## Apply what you read
1. For each statement about the fund report below, say yes or no on whether the report agrees, and quote the words that decide it. (a) The fund was charged $38,041 under the custody agreement. (b) Board members' annual retainer fees are shared out among the funds by net assets. (c) The Transfer Agent earnings credits came to $43,275.
2. Answer these questions from the fund report below. (a) What was the cost of investments for federal income tax purposes at December 31, 2025? (b) How much was the Management fee owed to the adviser and affiliates? (c) How much was the fund charged for the Chief Compliance Officer and his staff?
3. Carry on the fund report below from its last line.

## Passage to read
-*-*-
The fund has an arrangement with BNY Mellon Transfer, Inc., (the "Transfer Agent"), a subsidiary of BNY and an affiliate of the Adviser, whereby the fund may receive earnings credits when positive cash balances are maintained, which are used to offset Transfer Agent fees. For financial reporting purposes, the fund includes transfer agent net earnings credits, if any, as an expense offset in the Statement of Operations.
The fund has an arrangement with The Bank of New York Mellon (the "Custodian"), a subsidiary of BNY and an affiliate of the Adviser, whereby the fund will receive interest income or be charged overdraft fees when cash balances are maintained. For financial reporting purposes, the fund includes this interest income and overdraft fees, if any, as interest income in the Statement of Operations.
The fund compensates the Transfer Agent, under a transfer agency agreement, for providing transfer agency and cash management services for the fund. The majority of Transfer Agent fees are comprised of amounts paid on a per account basis, while cash management fees are related to fund subscriptions and redemptions. During the period ended December 31, 2025, the fund was charged $162,225 for transfer agency services. These fees are included in Shareholder servicing costs in the Statement of Operations. These fees were partially offset by earnings credits of $29,438.
The fund compensates the Custodian, under a custody agreement, for providing custodial services for the fund. These fees are determinedbased on net assets, geographic region and transaction activity. During the period ended December 31, 2025, the fund was charged $38,041 pursuant to the custody agreement.
During the period ended December 31, 2025, the fund was charged $25,951 for services performed by the fund's Chief Compliance Officer and his staff. These fees are included in Chief Compliance Officer fees in the Statement of Operations.
The fund compensates the Custodian for providing shareholder reporting and regulatory services for the fund. These fees are included in Shareholder and regulatory reports service fees in the Statement of Operations. During the period ended December 31, 2025, the Custodian was compensated $16,167 for financial reporting and regulatory services.
The components of "Due to BNY Mellon Investment Adviser, Inc. and affiliates" in the Statement of Assets and Liabilities consist of: Management fee of $562,738, Shareholder Services Plan fees of $342,555, Custodian fees of $7,500, Chief Compliance Officer fees of $5,318, Transfer Agent fees of $43,275 and Shareholder and regulatory reports service fees of $9,500.
(c) Each board member of the fund also serves as a board member of other funds in the BNY Mellon Family of Funds complex. Annual retainer fees and attendance fees are allocated to each fund based on net assets.
NOTE 4-
Securities Transactions:
The aggregate amount of purchases and sales of investment securities, excluding short-term securities, during the period ended December31, 2025, amounted to $275,103,007 and $656,164,401, respectively.
At December 31, 2025, the cost of investments for federal income tax purposes was $771,638,391; accordingly, accumulated net unrealized appreciation on investments was $1,200,094,354, consisting of $1,210,060,722 gross unrealized appreciation and $9,966,368 gross unrealized depreciation.
17
REPORT OF INDEPENDENT REGISTERED PUBLIC ACCOUNTING FIRM
To the Shareholders and the Board of Directors of BNY Mellon Appreciation Fund, Inc.
-*-*-
## Record excerpts
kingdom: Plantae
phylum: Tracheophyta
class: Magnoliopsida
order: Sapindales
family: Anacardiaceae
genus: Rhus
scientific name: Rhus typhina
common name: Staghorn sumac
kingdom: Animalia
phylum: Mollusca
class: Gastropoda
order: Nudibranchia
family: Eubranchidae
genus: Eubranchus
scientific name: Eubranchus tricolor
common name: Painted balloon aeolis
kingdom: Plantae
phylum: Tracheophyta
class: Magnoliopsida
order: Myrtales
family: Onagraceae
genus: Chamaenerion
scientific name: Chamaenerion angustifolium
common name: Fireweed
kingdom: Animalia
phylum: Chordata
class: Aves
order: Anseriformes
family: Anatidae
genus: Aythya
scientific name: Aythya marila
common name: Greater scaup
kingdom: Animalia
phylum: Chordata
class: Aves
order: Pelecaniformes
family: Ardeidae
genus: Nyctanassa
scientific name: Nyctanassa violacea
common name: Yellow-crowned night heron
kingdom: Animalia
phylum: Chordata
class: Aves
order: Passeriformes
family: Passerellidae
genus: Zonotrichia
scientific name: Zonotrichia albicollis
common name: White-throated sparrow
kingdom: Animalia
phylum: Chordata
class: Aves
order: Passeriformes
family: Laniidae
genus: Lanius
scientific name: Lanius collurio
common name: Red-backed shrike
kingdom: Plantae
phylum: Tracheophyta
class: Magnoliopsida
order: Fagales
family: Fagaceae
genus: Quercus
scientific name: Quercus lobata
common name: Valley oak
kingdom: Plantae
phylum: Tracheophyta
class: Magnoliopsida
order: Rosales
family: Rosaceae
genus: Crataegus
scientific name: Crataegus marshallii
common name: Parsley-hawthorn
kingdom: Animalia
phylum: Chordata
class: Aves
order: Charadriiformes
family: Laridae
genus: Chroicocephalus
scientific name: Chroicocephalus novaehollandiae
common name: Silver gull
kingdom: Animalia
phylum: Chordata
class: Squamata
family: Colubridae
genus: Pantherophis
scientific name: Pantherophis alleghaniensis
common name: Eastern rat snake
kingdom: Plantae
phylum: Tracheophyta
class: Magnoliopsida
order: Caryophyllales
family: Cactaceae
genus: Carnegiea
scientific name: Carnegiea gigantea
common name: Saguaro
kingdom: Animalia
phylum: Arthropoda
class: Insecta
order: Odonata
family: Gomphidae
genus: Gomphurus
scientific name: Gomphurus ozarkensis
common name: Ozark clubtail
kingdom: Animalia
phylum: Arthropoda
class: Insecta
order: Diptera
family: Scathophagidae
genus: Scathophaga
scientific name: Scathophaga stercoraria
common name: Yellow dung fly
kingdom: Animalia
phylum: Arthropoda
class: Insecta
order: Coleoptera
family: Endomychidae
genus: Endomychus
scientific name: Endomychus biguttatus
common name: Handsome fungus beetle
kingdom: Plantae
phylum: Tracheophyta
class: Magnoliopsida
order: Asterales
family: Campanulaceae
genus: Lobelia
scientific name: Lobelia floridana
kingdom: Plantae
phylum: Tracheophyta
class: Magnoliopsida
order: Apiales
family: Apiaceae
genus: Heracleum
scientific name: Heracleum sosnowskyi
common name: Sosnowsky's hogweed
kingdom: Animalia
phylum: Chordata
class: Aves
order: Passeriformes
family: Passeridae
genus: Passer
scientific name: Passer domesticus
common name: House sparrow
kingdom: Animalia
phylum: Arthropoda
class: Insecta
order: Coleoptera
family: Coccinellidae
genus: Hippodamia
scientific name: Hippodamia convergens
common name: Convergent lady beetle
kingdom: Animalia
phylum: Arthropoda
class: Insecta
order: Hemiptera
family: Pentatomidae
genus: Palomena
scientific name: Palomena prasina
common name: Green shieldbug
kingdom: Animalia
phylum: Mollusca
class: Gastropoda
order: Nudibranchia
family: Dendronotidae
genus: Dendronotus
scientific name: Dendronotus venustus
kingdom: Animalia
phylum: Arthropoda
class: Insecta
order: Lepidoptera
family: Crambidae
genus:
-*-*-
## Results of the exercise
1.
(a) Yes: "During the period ended December 31, 2025, the fund was charged $38,041 pursuant to the custody agreement."
(b) Yes: "Annual retainer fees and attendance fees are allocated to each fund based on net assets."
(c) No: "These fees were partially offset by earnings credits of $29,438."

2.
(a) $771,638,391
(b) $562,738
(c) $25,951

3.
Opinion on the Financial Statements
We have audited the accompanying statement of assets and liabilities of BNY Mellon Appreciation Fund, Inc. (the "Fund"), including the schedule of investments, as of December 31, 2025, and the related statement of operations for the year then ended, the statements of changes in net assets for each of the two years in the period then ended, the financial highlights for each of the five years in the period then ended and the related notes (collectively referred to as the "financial statements"). In our opinion, the financial statements present fairly, in all material respects, the financial position of the Fund at December 31, 2025, the results of its operations for the year then ended, the changes in its net assets for each of the two years in the period then ended and its financial highlights for each of the five years in the period then ended, in conformity with U.S. generally accepted accounting principles.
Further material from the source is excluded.